*** Opening Page extract ***

Registered nurses who have been practicing health care for years now have the option to shift their careers if they want to. New graduates of the nursing course can check if they can divert from clinical nursing to a seemingly more challenging career in forensics. Nursing practitioners or even physicians, can obtain forensic nursing certifications if they want to shift their careers or they just want to upgrade their skills.
The primary role of hospital nurses is in care giving. A forensic nurse can be a clinical nurse, who has great observation skills, can recognize and identify evidences, collect them and document them properly for use in convicting perpetrators of crime. This clinical nurse must of course, go through training and certification first before she can begin practicing professionally.

*** Closing Page extract ***

*Problem set*:
• A. From the forensic nursing text, write out the passage that begins at the words "The primary role" and stops after "begin practicing professionally.".
• B. Answer these questions using the forensic nursing text:
(i) Besides registered nurses, who does the text say can obtain forensic nursing certifications?
(ii) What is the primary role of hospital nurses?
(iii) What must the clinical nurse go through before beginning to practice professionally?

*** Opening Given records ***

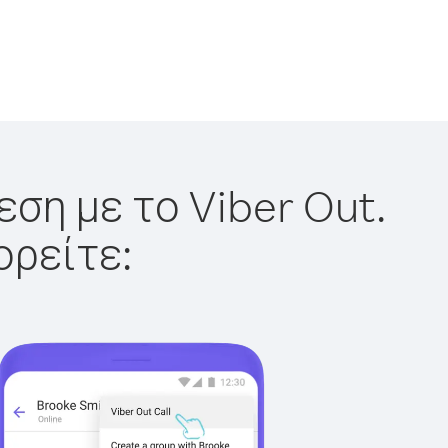
ση με το Viber Out.
ορείτε: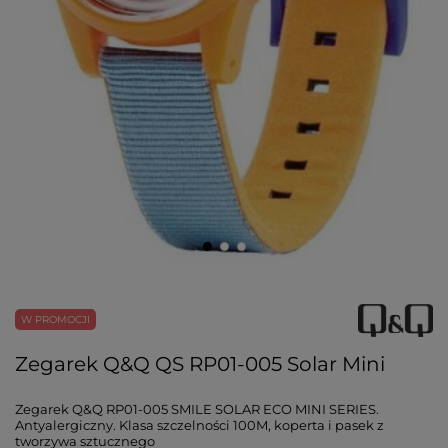
W PROMOCJI
Zegarek Q&Q QS RP01-005 Solar Mini
Zegarek Q&Q RP01-005 SMILE SOLAR ECO MINI SERIES.
Antyalergiczny. Klasa szczelności 100M, koperta i pasek z
tworzywa sztucznego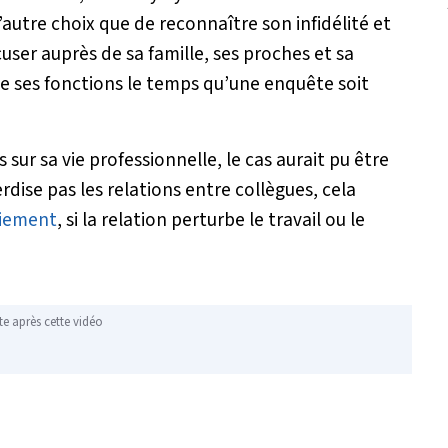
u d’autre choix que de reconnaître son infidélité et
ser auprès de sa famille, ses proches et sa
 de ses fonctions le temps qu’une enquête soit
 sur sa vie professionnelle, le cas aurait pu être
erdise pas les relations entre collègues, cela
ciement
, si la relation perturbe le travail ou le
te après cette vidéo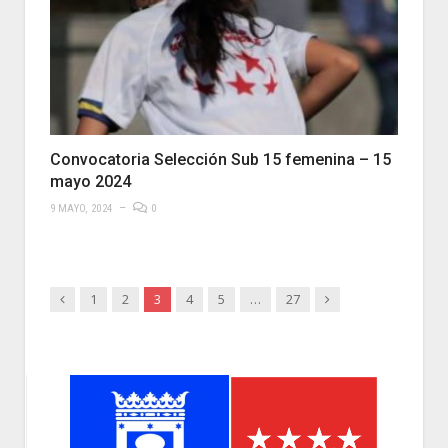
Convocatoria Selección Sub 15 femenina – 15
mayo 2024
9 MAYO, 2024
0
Anterior
Siguiente
1
2
3
4
5
…
27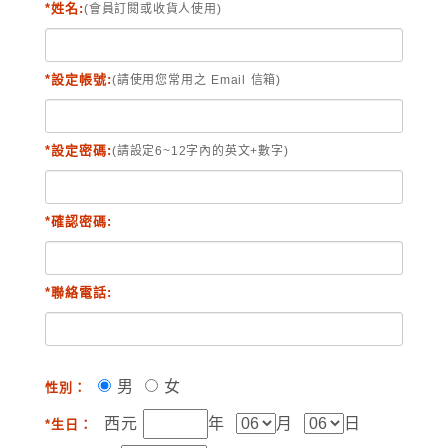
*姓名:
(會員訂閱或收貨人使用)
*設定帳號:
(請使用您常用之 Email 信箱)
*設定密碼:
(請設定6~12字內的英文+數字)
*確認密碼:
*聯絡電話:
男
女
性別：
西元
年
月
日
*生日：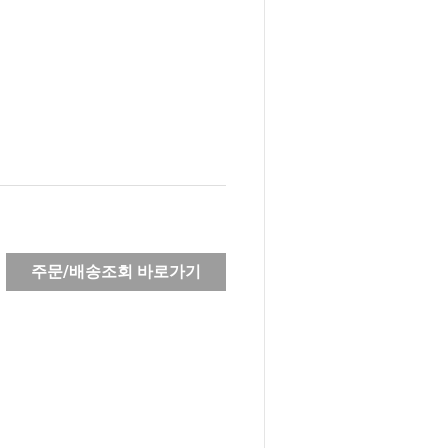
주문/배송조회 바로가기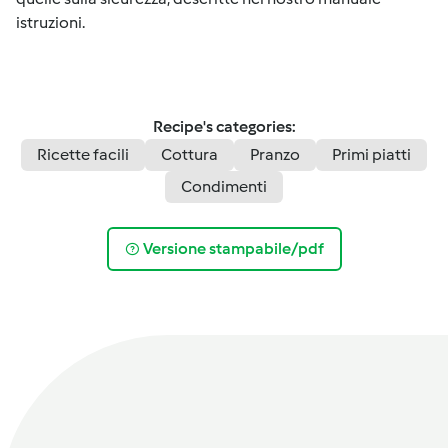
istruzioni.
Recipe's categories:
Ricette facili
Cottura
Pranzo
Primi piatti
Condimenti
Versione stampabile/pdf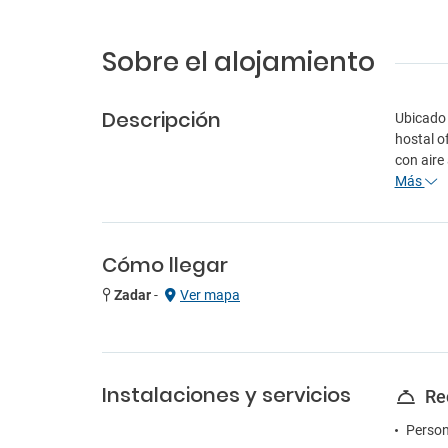
Sobre el alojamiento
Descripción
Ubicado 
hostal o
con aire
Más
Cómo llegar
Zadar
-
Ver mapa
Instalaciones y servicios
Re
Person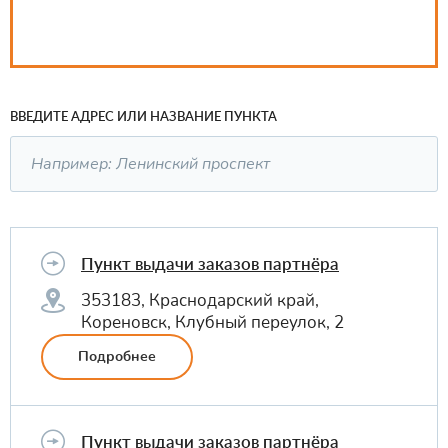
ВВЕДИТЕ АДРЕС ИЛИ НАЗВАНИЕ ПУНКТА
Пункт выдачи заказов партнёра
353183, Краснодарский край,
Кореновск, Клубный переулок, 2
Подробнее
Пункт выдачи заказов партнёра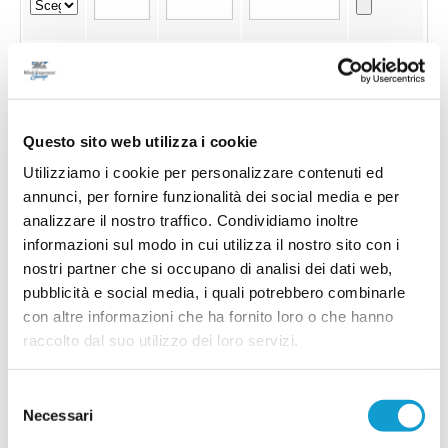
Questo sito web utilizza i cookie
Utilizziamo i cookie per personalizzare contenuti ed
annunci, per fornire funzionalità dei social media e per
analizzare il nostro traffico. Condividiamo inoltre
informazioni sul modo in cui utilizza il nostro sito con i
nostri partner che si occupano di analisi dei dati web,
pubblicità e social media, i quali potrebbero combinarle
con altre informazioni che ha fornito loro o che hanno
raccolto dal suo utilizzo dei loro servizi.
Invia !
Selezione
Necessari
del
consenso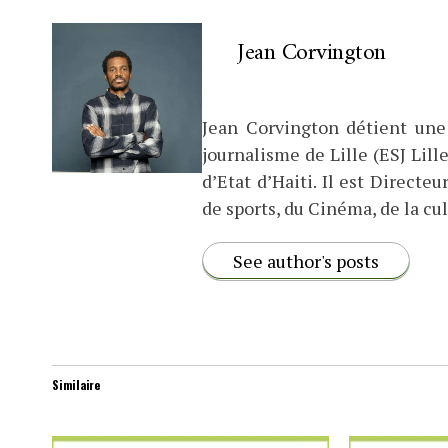
Jean Corvington
Jean Corvington détient une
journalisme de Lille (ESJ Lille
d’Etat d’Haiti. Il est Direct
de sports, du Cinéma, de la cul
See author's posts
Similaire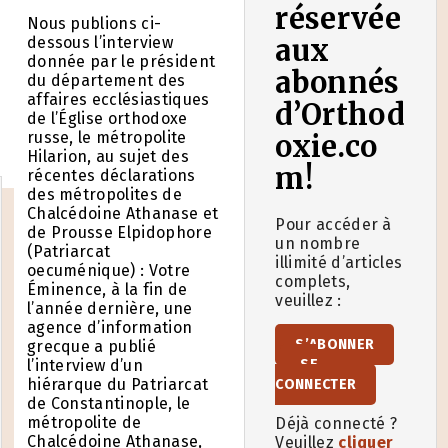
réservée
Nous publions ci-
dessous l’interview
aux
donnée par le président
abonnés
du département des
affaires ecclésiastiques
d’Orthod
de l’Église orthodoxe
russe, le métropolite
oxie.co
Hilarion, au sujet des
m!
récentes déclarations
des métropolites de
Chalcédoine Athanase et
Pour accéder à
de Prousse Elpidophore
un nombre
(Patriarcat
illimité d’articles
oecuménique) : Votre
complets,
Éminence, à la fin de
veuillez :
l’année dernière, une
agence d’information
S’ABONNER
grecque a publié
l’interview d’un
SE
hiérarque du Patriarcat
CONNECTER
de Constantinople, le
métropolite de
Déjà connecté ?
Chalcédoine Athanase,
Veuillez
cliquer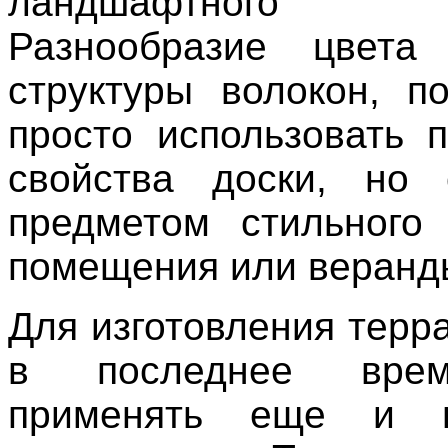
ландшафтного 
Разнообразие цвета
структуры волокон, п
просто использовать п
свойства доски, но 
предметом стильного
помещения или веранд
Для изготовления терр
в последнее вре
применять еще и п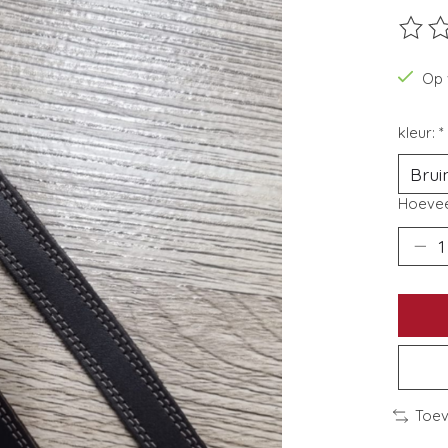
De beo
Op 
kleur:
*
Hoevee
Toev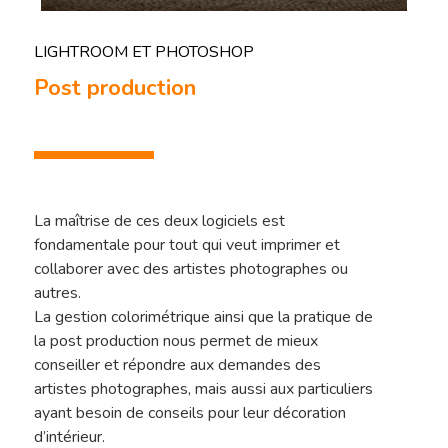
LIGHTROOM ET PHOTOSHOP
Post production
La maîtrise de ces deux logiciels est
fondamentale pour tout qui veut imprimer et
collaborer avec des artistes photographes ou
autres.
La gestion colorimétrique ainsi que la pratique de
la post production nous permet de mieux
conseiller et répondre aux demandes des
artistes photographes, mais aussi aux particuliers
ayant besoin de conseils pour leur décoration
d’intérieur.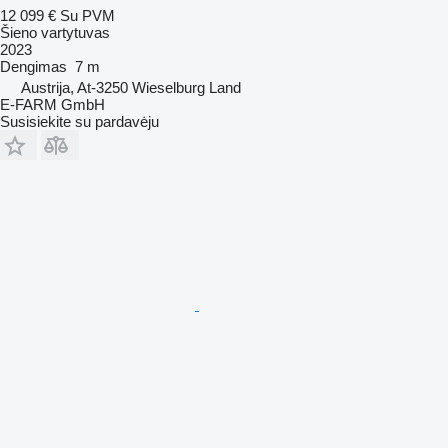
12 099 €
Su PVM
Šieno vartytuvas
2023
Dengimas
7 m
Austrija, At-3250 Wieselburg Land
E-FARM GmbH
Susisiekite su pardavėju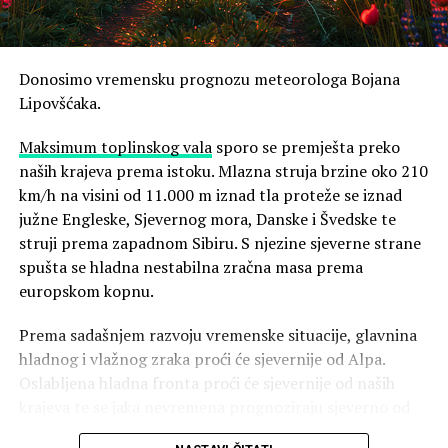
Donosimo vremensku prognozu meteorologa Bojana
Lipovšćaka.
Maksimum toplinskog vala
sporo se premješta preko
N1
naših krajeva prema istoku. Mlazna struja brzine oko 210
Danas će
vrijeme biti promjenljivo, a na srednjem i
km/h na visini od 11.000 m iznad tla proteže se iznad
južnom Jadranu pretežno sunčano i vruće. U
južne Engleske, Sjevernog mora, Danske i Švedske te
sjeverozapadnim krajevima unutrašnjosti i na sjevernom
struji prema zapadnom Sibiru. S njezine sjeverne strane
Jadranu umjereno do pretežno oblačno, uz jak razvoj
spušta se hladna nestabilna zračna masa prema
kumulusne naoblake. Grmljavinski pljuskovi i mahoviti
europskom kopnu.
udari vjetra već prijepodne u Istri, na Kvarneru te u
Gorskom kotaru. Tijekom dana nestabilnosti će se
Prema sadašnjem razvoju vremenske situacije, glavnina
premještati prema istoku tako da će do navečer zahvatiti
hladnog i vlažnog zraka proći će sjevernije od Alpa.
veći dio unutrašnjosti. Na sjevernom Jadranu zapuhat će
Oslabljena hladna fronta proći će sjevernije od naših
jaka, u podvelebitskom primorju na mahove i olujna
krajeva te se jaka nevremena prognoziraju sjeverno od
bura, a na srednjem i južnom oštro i lebić, stoga oprez
Alpa, nad Češkom, Poljskom i Slovačkom te nad
pri aktivnostima na moru. Najviše dnevne temperature u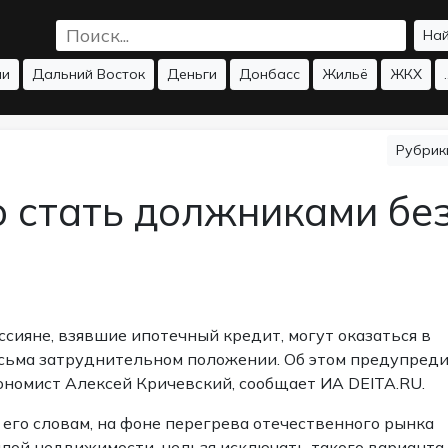
На
ии
Дальний Восток
Деньги
Донбасс
Жильё
ЖКХ
.
Рубри
о стать должниками бе
ссияне, взявшие ипотечный кредит, могут оказаться в
сьма затруднительном положении. Об этом предупред
ономист Алексей Кричевский,
сообщает
ИА DEITA.RU.
 его словам, на фоне перегрева отечественного рынка
лой недвижимости, нельзя исключать такого варианта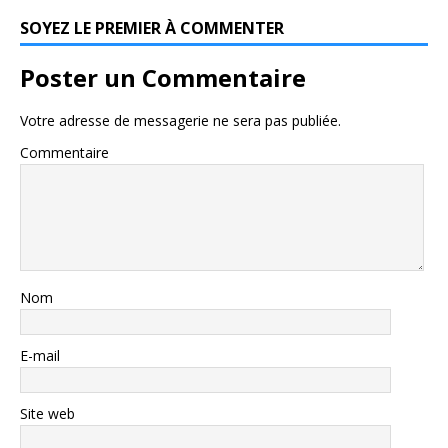
SOYEZ LE PREMIER À COMMENTER
Poster un Commentaire
Votre adresse de messagerie ne sera pas publiée.
Commentaire
Nom
E-mail
Site web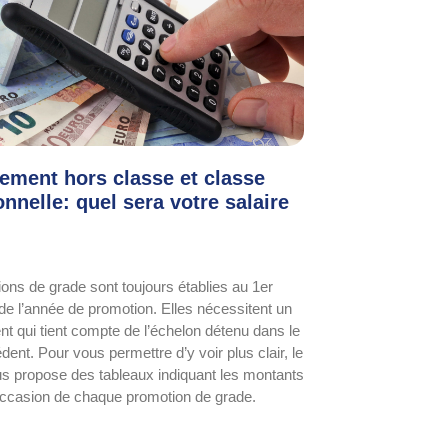
ement hors classe et classe
nnelle: quel sera votre salaire
ons de grade sont toujours établies au 1er
e l’année de promotion. Elles nécessitent un
t qui tient compte de l’échelon détenu dans le
ent. Pour vous permettre d’y voir plus clair, le
 propose des tableaux indiquant les montants
occasion de chaque promotion de grade.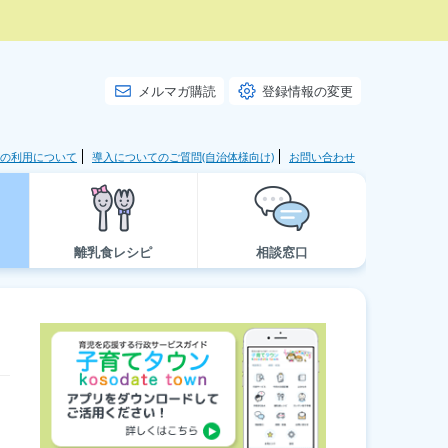
メルマガ購読
登録情報の変更
の利用について
導入についてのご質問(自治体様向け)
お問い合わせ
離乳食レシピ
相談窓口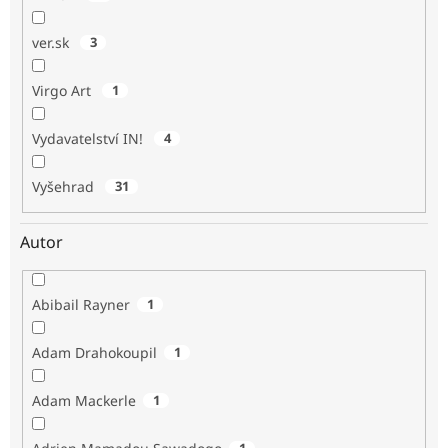
ver.sk
3
Virgo Art
1
Vydavatelství IN!
4
Vyšehrad
31
Autor
Abibail Rayner
1
Adam Drahokoupil
1
Adam Mackerle
1
1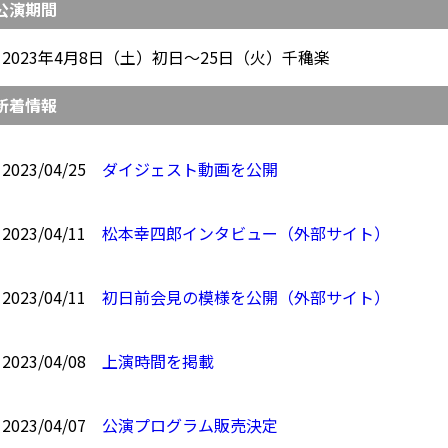
公演期間
2023年4月8日（土）初日～25日（火）千穐楽
新着情報
2023/04/25
ダイジェスト動画を公開
2023/04/11
松本幸四郎インタビュー（外部サイト）
2023/04/11
初日前会見の模様を公開（外部サイト）
2023/04/08
上演時間を掲載
2023/04/07
公演プログラム販売決定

*** Closing Given records ***

*Responses to the tasks*:
• A.
The primary role of hospital nurses is in care giving. A forensic nurse can be a clinical nurse, who has great observation skills, can recognize and identify evidences, collect them and document them properly for use in convicting perpetrators of crime. This clinical nurse must of course, go through training and certification first before she can begin practicing professionally.

• B.
(i) Nursing practitioners or even physicians.
(ii) Care giving.
(iii) Training and certification.